A transcriptomic data analysis using "Corto: a tool for network deconvolution based on a correlation inference (Giorgi et al., 2020). The main objective is to find key transcription factors, known as master regulators, responsible for complex genetic diseases' symptoms. The results obtained help elucidate the function of specific genes in symptom progression.
For this analysis, we used Solanum lycopersicum (tomato) infected by two different Potato Spindle Tubercule Viroid (PSTVd) strains as a study model.
Microarray expression measurements were obtained from Gene Expression Omnibus (GEO) using the "GEOquery" R library. Then, this information was processed (filtrated and normalized) using the "affy" R library (RMA method). The microarray code was then translated to gene ID, collapsing a correspondence between microarray ID and gene ID. As a result, we obtained an expression matrix with samples as columns and gene names as rows.
For this analysis, we used a list of every TF in tomato known to the date of publication obtained from PlantTFDB to infer their regulons and generate a gene regulation network (GRN). Only the TFs contained in the expression matrix was used.

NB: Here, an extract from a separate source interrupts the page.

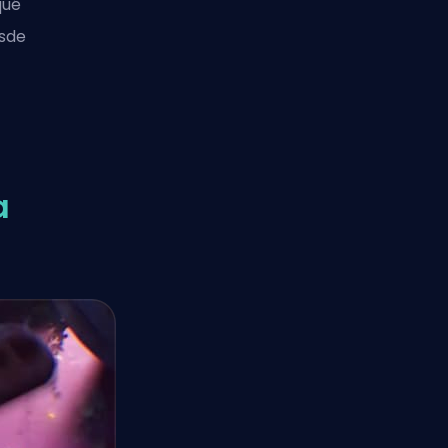
qué
esde
a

To obtain a GRN, we employed "corto" R library, using as input the expression matrix and the list of TF descrived above. We mantained "corto" corto function default values.

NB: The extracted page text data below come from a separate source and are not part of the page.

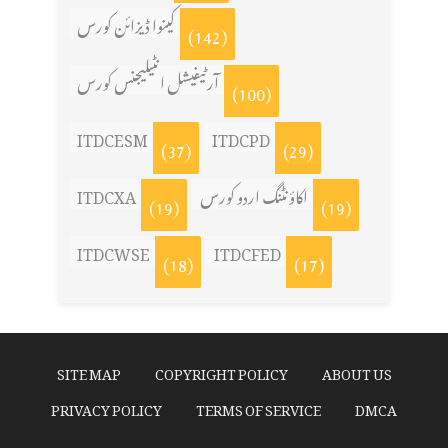
کینوا ڈیزائن کورس
(142)
آرٹیفیشل انٹیلیجنس کورس
(100)
ITDCESM
ITDCPD
(37)
(29)
اکاؤنٹنگ اردو کورس
ITDCXA
(19)
(19)
ITDCWSE
ITDCFED
(18)
(17)
SITE MAP
COPYRIGHT POLICY
ABOUT US
PRIVACY POLICY
TERMS OF SERVICE
DMCA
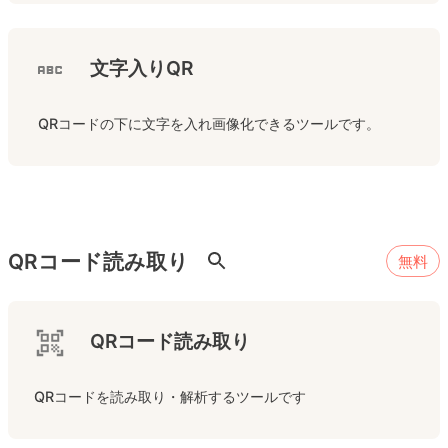
文字入りQR
 QRコードの下に文字を入れ画像化できるツールです。
QRコード読み取り
無料
QRコード読み取り
QRコードを読み取り・解析するツールです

#As indicated in the corto library#
regulon_Sly <- corto(inmat = inmat,
centroids = centroids_Sly,
nbootstraps = 100,
p = 1e-7,
nthreads=8)
To identify each sample by phenotype, we created an object indicating which phenotype each sample corresponds to.

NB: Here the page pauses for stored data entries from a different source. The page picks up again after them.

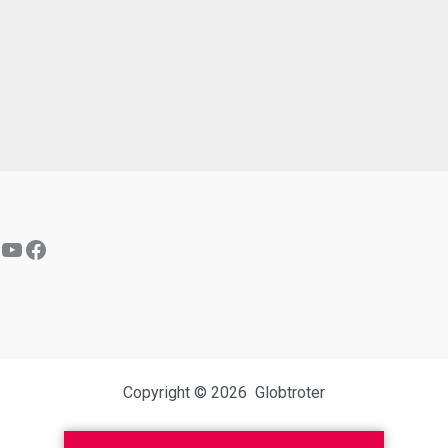
YouTube
Facebook
Copyright © 2026 Globtroter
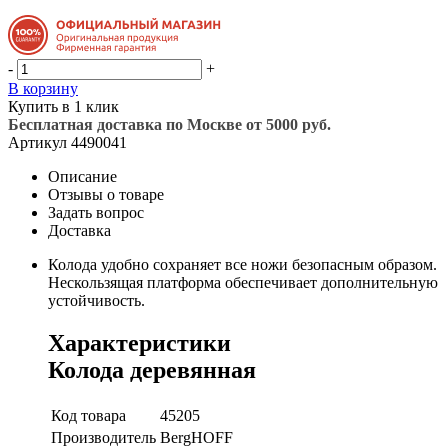
-
+
В корзину
Купить в 1 клик
Бесплатная доставка по Москве от 5000 руб.
Артикул
4490041
Описание
Отзывы о товаре
Задать вопрос
Доставка
Колода удобно сохраняет все ножи безопасным образом.
Нескользящая платформа обеспечивает дополнительную
устойчивость.
Характеристики
Колода деревянная
Код товара
45205
Производитель
BergHOFF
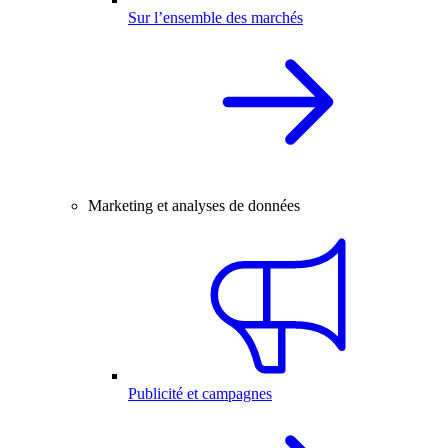
Sur l’ensemble des marchés
Marketing et analyses de données
Publicité et campagnes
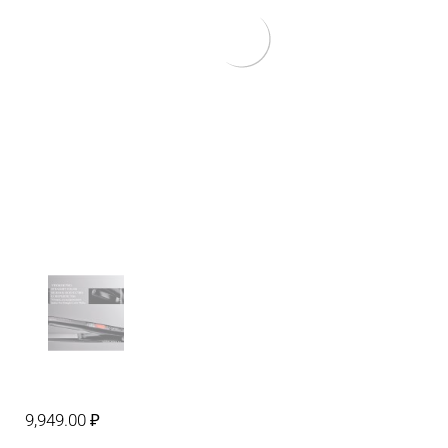
9,949.00
₽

To identify de master regulators in the transition from one phenotype to another, we implemented the "MRA" corto function, using as inputs the GRN and the expression matrix described above, indicating which sample corresponded to each phenotype. We maintained "MRA" Corto function default values. We made one mra for each phenotype comparison available in the analyzed data.
#One for each tretament comparisson #
#As indicated in corto librery#
#Control vs Severe#
mrs_CvsS <- mra(expmat1 = inmat[, pheno$group=="S"],
expmat2 = inmat[, pheno$group=="C"],
regulon = regulon_Sly,
minsize = 20,
nthreads = 6,
verbose = TRUE,
atacseq = NULL)
Obtain corto image as indicated in corto library
pdf(file = "cortoMRS_CvsS.pdf", width = 15, height = 18)
mraplot(mrs_CvsS, mrs = 10)
dev.off()
Example image:
For network visualizations, we utilized Cytoscape, generating a visualization for each TF family of interest in which at least one member turned out to be a master regulator. In each visualization, the master regulators and their regulon were highlighted. Example image:
Aditionally to the master regulator analysis, an algorithm was applied to find communities in the infered GRN. The code used to generate the communities is "Community detection. ipynb," which can be found on the directory "Programs."